出逢橋から300mほど西の園路に、三脚付きカメラを構えた人達が10人ほど群がっていた。近寄ると、道脇の高いヤナギの梢にスズメより大きな、日頃見慣れない小鳥の群れがとまり、新芽を啄んでいた。それを撮ろうと、皆で望遠レンズの砲列を敷いているのだった。「キレンジャク」という言葉が耳に入った。
たまたまカメラマンの中に小学校づれを見付けたので訊ねると、ヒレンジャクの群れの中にキレンジャクが1、2羽混じっていて、それがカメラマン達のターゲットになっていると教えてくれた。

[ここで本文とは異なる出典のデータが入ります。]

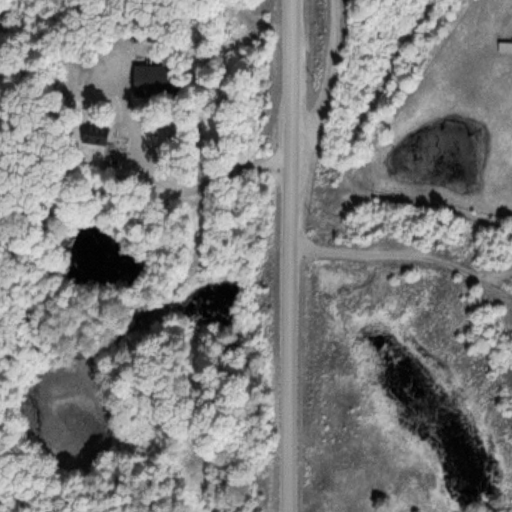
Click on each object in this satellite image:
building: (161, 82)
building: (99, 135)
road: (288, 256)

ヒレンジャクですら初めての当方、持参の双眼鏡で注視したがヤナギの新葉が視界を妨げ、尾の先端部が黄色というキレンジャクは、識別出来なかった。それでも数いたヒレンジャクのおかげで、柔らかそうなウォームグレーの羽毛と逆立った冠羽、そしてサングラスをかけているような黒い過眼線など、この鳥の歌舞いた容姿をじっくり観察することができた。レンジャクは渡り鳥でいつでも会えるわけではないから、カメラマン達は熱心に根気よく追いかけるのだろう。
陽光に燦めく湖面を眺めながら歩き続け、野外ステージの先あたりでツグミを2羽見つけた。1羽は木の枝に、別の1羽は少し離れた水辺ちかくの平地に降りていた。地味な羽毛の小鳥だが、頭をじっと空に向けている姿勢に特徴があり、比較的遠くからでもそれとわかり易い
タンポポの彩る芝生の中の道を艇庫まで辿り、そこで折り返した。時計塔傍の、岸辺にクレソンが繁茂している細流では、湖から遡るハヤの姿が数多く見えた。湖畔に沿ってカモ類がゆったりと遊弋する光景などを楽しみながら、最初立ち止まった場所に戻ると、レンジャクの群れはまだヤナギの木に止まって居るらしく、カメラマン達がよいアングルを求めて動いていた。
学校づれはキレンジャクのホバリングするショットを捉えていて、いくつかの画像をモニターで観せてくれた。2時間足らずの散歩だったが、佐鳴湖の春を満喫した。